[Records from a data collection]
┌──
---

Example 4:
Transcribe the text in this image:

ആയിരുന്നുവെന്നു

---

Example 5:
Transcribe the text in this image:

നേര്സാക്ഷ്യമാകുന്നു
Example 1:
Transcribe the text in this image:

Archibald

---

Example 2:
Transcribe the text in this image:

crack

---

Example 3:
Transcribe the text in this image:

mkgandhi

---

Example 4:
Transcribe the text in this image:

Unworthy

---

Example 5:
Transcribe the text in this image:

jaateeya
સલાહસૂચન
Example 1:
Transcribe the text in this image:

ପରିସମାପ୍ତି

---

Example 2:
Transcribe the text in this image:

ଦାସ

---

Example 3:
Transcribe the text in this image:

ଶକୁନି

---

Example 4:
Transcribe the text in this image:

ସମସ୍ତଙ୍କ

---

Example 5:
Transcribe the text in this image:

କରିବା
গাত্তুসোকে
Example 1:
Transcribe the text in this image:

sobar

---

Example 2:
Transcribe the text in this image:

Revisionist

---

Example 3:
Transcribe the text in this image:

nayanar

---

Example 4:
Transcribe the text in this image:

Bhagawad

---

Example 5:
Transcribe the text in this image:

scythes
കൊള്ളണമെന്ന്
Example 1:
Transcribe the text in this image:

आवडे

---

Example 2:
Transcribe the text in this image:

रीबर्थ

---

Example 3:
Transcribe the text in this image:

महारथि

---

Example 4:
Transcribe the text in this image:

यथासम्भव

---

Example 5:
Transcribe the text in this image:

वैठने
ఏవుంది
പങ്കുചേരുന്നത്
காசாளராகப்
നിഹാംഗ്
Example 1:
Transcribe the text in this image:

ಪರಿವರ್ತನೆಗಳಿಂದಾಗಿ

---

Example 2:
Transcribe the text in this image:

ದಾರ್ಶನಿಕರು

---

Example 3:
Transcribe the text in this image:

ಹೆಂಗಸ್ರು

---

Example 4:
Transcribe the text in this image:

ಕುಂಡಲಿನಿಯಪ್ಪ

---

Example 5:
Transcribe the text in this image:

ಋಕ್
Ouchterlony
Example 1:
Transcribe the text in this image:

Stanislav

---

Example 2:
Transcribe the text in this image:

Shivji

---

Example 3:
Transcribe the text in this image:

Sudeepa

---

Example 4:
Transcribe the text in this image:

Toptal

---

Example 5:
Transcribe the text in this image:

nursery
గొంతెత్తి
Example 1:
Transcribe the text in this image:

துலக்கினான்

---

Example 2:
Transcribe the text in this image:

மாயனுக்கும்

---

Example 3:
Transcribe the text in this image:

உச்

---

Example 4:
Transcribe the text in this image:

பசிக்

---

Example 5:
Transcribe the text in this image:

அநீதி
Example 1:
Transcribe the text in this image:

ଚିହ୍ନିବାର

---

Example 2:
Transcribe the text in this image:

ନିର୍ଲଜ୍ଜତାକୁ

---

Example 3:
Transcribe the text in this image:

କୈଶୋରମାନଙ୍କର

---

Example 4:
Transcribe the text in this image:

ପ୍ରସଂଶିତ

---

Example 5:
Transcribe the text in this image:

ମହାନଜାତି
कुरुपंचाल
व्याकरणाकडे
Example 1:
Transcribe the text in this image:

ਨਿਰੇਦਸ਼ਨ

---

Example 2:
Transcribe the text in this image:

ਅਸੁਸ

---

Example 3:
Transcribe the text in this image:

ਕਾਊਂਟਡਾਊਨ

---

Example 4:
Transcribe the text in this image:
└──
GOAL OF THE EXERCISE
Letter for letter, copy all of the entries above.

EXERCISE RESPONSE
---

Example 4:
Transcribe the text in this image:

ആയിരുന്നുവെന്നു

---

Example 5:
Transcribe the text in this image:

നേര്സാക്ഷ്യമാകുന്നു
Example 1:
Transcribe the text in this image:

Archibald

---

Example 2:
Transcribe the text in this image:

crack

---

Example 3:
Transcribe the text in this image:

mkgandhi

---

Example 4:
Transcribe the text in this image:

Unworthy

---

Example 5:
Transcribe the text in this image:

jaateeya
સલાહસૂચન
Example 1:
Transcribe the text in this image:

ପରିସମାପ୍ତି

---

Example 2:
Transcribe the text in this image:

ଦାସ

---

Example 3:
Transcribe the text in this image:

ଶକୁନି

---

Example 4:
Transcribe the text in this image:

ସମସ୍ତଙ୍କ

---

Example 5:
Transcribe the text in this image:

କରିବା
গাত্তুসোকে
Example 1:
Transcribe the text in this image:

sobar

---

Example 2:
Transcribe the text in this image:

Revisionist

---

Example 3:
Transcribe the text in this image:

nayanar

---

Example 4:
Transcribe the text in this image:

Bhagawad

---

Example 5:
Transcribe the text in this image:

scythes
കൊള്ളണമെന്ന്
Example 1:
Transcribe the text in this image:

आवडे

---

Example 2:
Transcribe the text in this image:

रीबर्थ

---

Example 3:
Transcribe the text in this image:

महारथि

---

Example 4:
Transcribe the text in this image:

यथासम्भव

---

Example 5:
Transcribe the text in this image:

वैठने
ఏవుంది
പങ്കുചേരുന്നത്
காசாளராகப்
നിഹാംഗ്
Example 1:
Transcribe the text in this image:

ಪರಿವರ್ತನೆಗಳಿಂದಾಗಿ

---

Example 2:
Transcribe the text in this image:

ದಾರ್ಶನಿಕರು

---

Example 3:
Transcribe the text in this image:

ಹೆಂಗಸ್ರು

---

Example 4:
Transcribe the text in this image:

ಕುಂಡಲಿನಿಯಪ್ಪ

---

Example 5:
Transcribe the text in this image:

ಋಕ್
Ouchterlony
Example 1:
Transcribe the text in this image:

Stanislav

---

Example 2:
Transcribe the text in this image:

Shivji

---

Example 3:
Transcribe the text in this image:

Sudeepa

---

Example 4:
Transcribe the text in this image:

Toptal

---

Example 5:
Transcribe the text in this image:

nursery
గొంతెత్తి
Example 1:
Transcribe the text in this image:

துலக்கினான்

---

Example 2:
Transcribe the text in this image:

மாயனுக்கும்

---

Example 3:
Transcribe the text in this image:

உச்

---

Example 4:
Transcribe the text in this image:

பசிக்

---

Example 5:
Transcribe the text in this image:

அநீதி
Example 1:
Transcribe the text in this image:

ଚିହ୍ନିବାର

---

Example 2:
Transcribe the text in this image:

ନିର୍ଲଜ୍ଜତାକୁ

---

Example 3:
Transcribe the text in this image:

କୈଶୋରମାନଙ୍କର

---

Example 4:
Transcribe the text in this image:

ପ୍ରସଂଶିତ

---

Example 5:
Transcribe the text in this image:

ମହାନଜାତି
कुरुपंचाल
व्याकरणाकडे
Example 1:
Transcribe the text in this image:

ਨਿਰੇਦਸ਼ਨ

---

Example 2:
Transcribe the text in this image:

ਅਸੁਸ

---

Example 3:
Transcribe the text in this image:

ਕਾਊਂਟਡਾਊਨ

---

Example 4:
Transcribe the text in this image:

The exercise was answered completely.